Layer dependent photoresponse behavior of chemical vapor deposition synthesized MoS2 films for broadband optical sensing

Abstract

The present study reports the fabrication of MoS2 based optical sensors for tunable, broadband and wavelength selective light detection with single layer and multilayer MoS2 samples. The I–V measurements are performed in a two-terminal configuration with bias voltage from −1 to +1 V and I–t at +1 V for light wavelengths ranging from UV (300–450 nm), visible (500–670 nm), to near infrared (700–1100 nm).
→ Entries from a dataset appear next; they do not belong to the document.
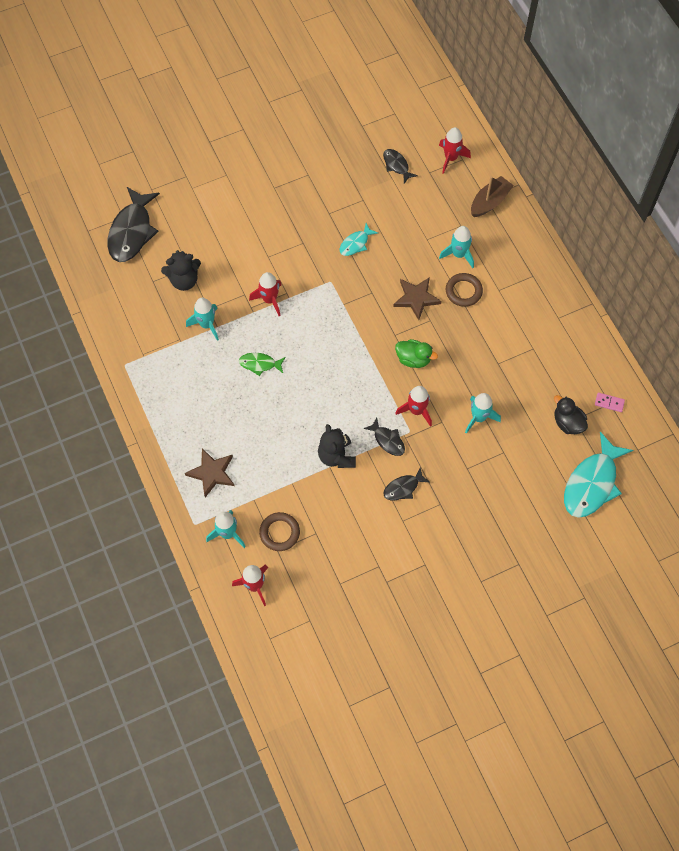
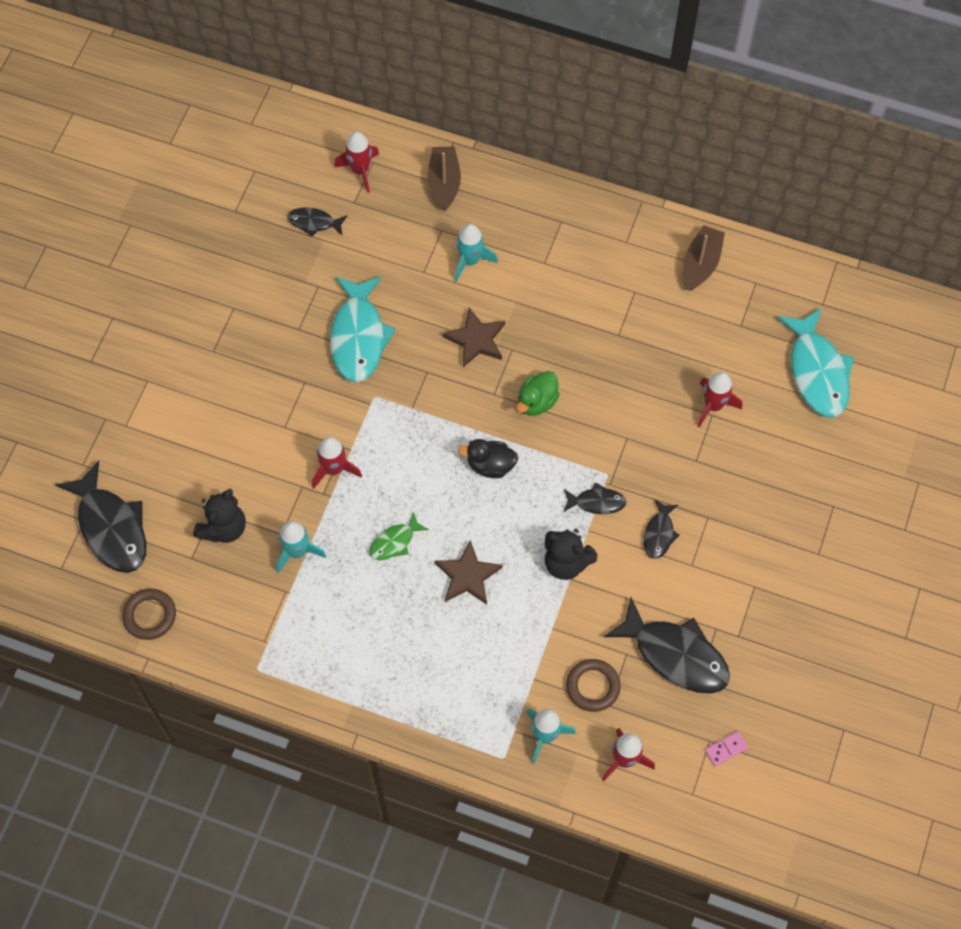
camera: 45 degrees left, 0 degrees up
(212, 473) = (465, 692): brown star -> brown star (467, 576)
(341, 558) = (675, 654): none -> black fish
(355, 244) = (358, 337): turquoise fish -> turquoise fish, size x1.98
(413, 359) = (537, 401): green duck -> green duck turned 150 degrees clockwise
(416, 410) = (593, 449): red rocket -> red rocket (713, 406)
(463, 291) = (513, 293): brown ring -> brown ring (150, 615)
(479, 418) = (656, 403): turquoise rocket -> none
(567, 423) = (738, 335): black duck -> black duck (490, 465)
(589, 366) = (701, 263): none -> brown boat
(609, 403) = (754, 282): pink domino -> pink domino (726, 749)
A sigmoidal I–V behavior is observed in dark and for optically generated current in single layer and multilayer MoS2 samples. The photoconductivity is studied as a function of different number of layers of MoS2, namely, single layer (1L) and multilayer (seven layers: 7L) on SiO2/Si as the growth substrates. The high value of photoresponse (403 µA mW−1) and responsivity (0.92 A W−1) at 1000 nm exhibited by the 7L MoS2 sample makes it a suitable candidate for highly selective photodetector applications. The quantum efficiency also shows a high value of 120% for 7L sample at 900 nm. UV–visible absorption spectra collected for few layer MoS2 samples grown on sapphire and quartz substrates gives an insight into the presence of van Hove singularities, thereby, leading to high photocurrent in the UV range. An interesting phenomenon of broadband selection of 1L and specific wavelength response of 7L MoS2 samples is observed. Various photocurrent generation mechanisms are seen to be prevalent, namely, due to the inherent van Hove singularities in the band structure, band edge excitation of MoS2, trap assisted and IR generated photocurrent. Hence, based on the selection of number of layers of the active material (2D MoS2), a tunable response ranging from broadband in 1L to near infrared (upto 1000 nm) wavelength selective in 7L is possible, paving the way towards a multifunctional optical sensor.